*Assigned task*. Begin at the line below that contains "- CPU boost enabled / schedutil governor" and write out every line from there to the end of the entries, exactly.

[Items from a dataset]
>>>>>

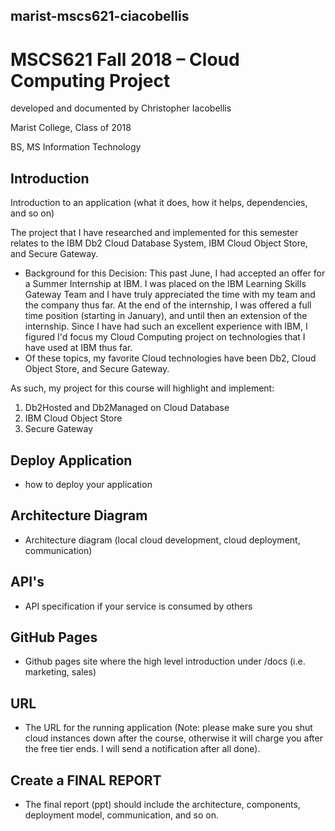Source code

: ## marist-mscs621-ciacobellis
# MSCS621 Fall 2018 – Cloud Computing Project

developed and documented by Christopher Iacobellis

Marist College, Class of 2018

BS, MS Information Technology

## Introduction
 Introduction to an application (what it does, how it helps, dependencies, and so on)
 
The project that I have researched and implemented for this semester relates to the IBM Db2 Cloud Database System, IBM Cloud Object Store, and Secure Gateway. 

* Background for this Decision: This past June, I had accepted an offer for a Summer Internship at IBM. I was placed on the IBM Learning Skills Gateway Team and I have truly appreciated the time with my team and the company thus far. At the end of the internship, I was offered a full time position (starting in January), and until then an extension of the internship. Since I have had such an excellent experience with IBM, I figured I'd focus my Cloud Computing project on technologies that I have used at IBM thus far.
* Of these topics, my favorite Cloud technologies have been Db2, Cloud Object Store, and Secure Gateway.

As such, my project for this course will highlight and implement:

1. Db2Hosted and Db2Managed on Cloud Database
2. IBM Cloud Object Store
3. Secure Gateway

## Deploy Application
+ how to deploy your application

## Architecture Diagram
 + Architecture diagram (local cloud development, cloud deployment, communication)
 
## API's
 + API specification if your service is consumed by others
 
## GitHub Pages
 * Github pages site where the high level introduction under <master-branch>/docs (i.e.
marketing, sales)

## URL
- The URL for the running application (Note: please make sure you shut cloud instances down
after the course, otherwise it will charge you after the free tier ends. I will send a notification
after all done). 

## Create a FINAL REPORT
- The final report (ppt) should include the architecture, components, deployment model,
communication, and so on. 
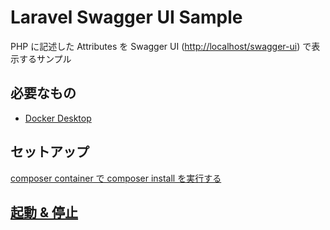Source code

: # Laravel Swagger UI Sample

PHP に記述した Attributes を Swagger UI ([http://localhost/swagger-ui](http://localhost/swagger-ui)) で表示するサンプル

## 必要なもの

- [Docker Desktop](https://www.docker.com/products/docker-desktop)

## セットアップ

[composer container で composer install を実行する](https://laravel.com/docs/10.x/sail#installing-composer-dependencies-for-existing-projects)

## [起動 & 停止](https://laravel.com/docs/10.x/sail#starting-and-stopping-sail)
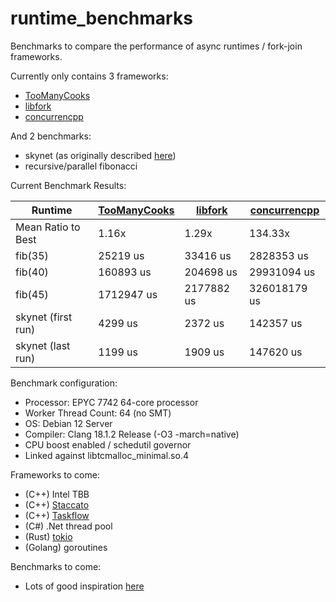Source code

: # runtime_benchmarks
Benchmarks to compare the performance of async runtimes / fork-join frameworks.

Currently only contains 3 frameworks:
- [TooManyCooks](https://github.com/tzcnt/TooManyCooks)
- [libfork](https://github.com/ConorWilliams/libfork)
- [concurrencpp](https://github.com/David-Haim/concurrencpp)

And 2 benchmarks:
- skynet (as originally described [here](https://github.com/atemerev/skynet))
- recursive/parallel fibonacci

Current Benchmark Results:

| Runtime | [TooManyCooks](https://github.com/tzcnt/TooManyCooks) | [libfork](https://github.com/ConorWilliams/libfork) | [concurrencpp](https://github.com/David-Haim/concurrencpp) |
| --- | --- | --- | --- |
| Mean Ratio to Best | 1.16x | 1.29x | 134.33x |
| fib(35) | 25219 us | 33416 us | 2828353 us |
| fib(40) | 160893 us | 204698 us | 29931094 us |
| fib(45) | 1712947 us | 2177882 us | 326018179 us |
| skynet (first run) | 4299 us | 2372 us | 142357 us |
| skynet (last run) | 1199 us | 1909 us | 147620 us |

Benchmark configuration:
- Processor: EPYC 7742 64-core processor
- Worker Thread Count: 64 (no SMT)
- OS: Debian 12 Server
- Compiler: Clang 18.1.2 Release (-O3 -march=native)
- CPU boost enabled / schedutil governor
- Linked against libtcmalloc_minimal.so.4

Frameworks to come:
- (C++) Intel TBB
- (C++) [Staccato](https://github.com/rkuchumov/staccato)
- (C++) [Taskflow](https://github.com/taskflow/taskflow)
- (C#) .Net thread pool
- (Rust) [tokio](https://github.com/tokio-rs/tokio)
- (Golang) goroutines

Benchmarks to come:
- Lots of good inspiration [here](https://github.com/ConorWilliams/libfork/tree/main/bench/source)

<<<<<

*Result of the exercise*.
- CPU boost enabled / schedutil governor
- Linked against libtcmalloc_minimal.so.4

Frameworks to come:
- (C++) Intel TBB
- (C++) [Staccato](https://github.com/rkuchumov/staccato)
- (C++) [Taskflow](https://github.com/taskflow/taskflow)
- (C#) .Net thread pool
- (Rust) [tokio](https://github.com/tokio-rs/tokio)
- (Golang) goroutines

Benchmarks to come:
- Lots of good inspiration [here](https://github.com/ConorWilliams/libfork/tree/main/bench/source)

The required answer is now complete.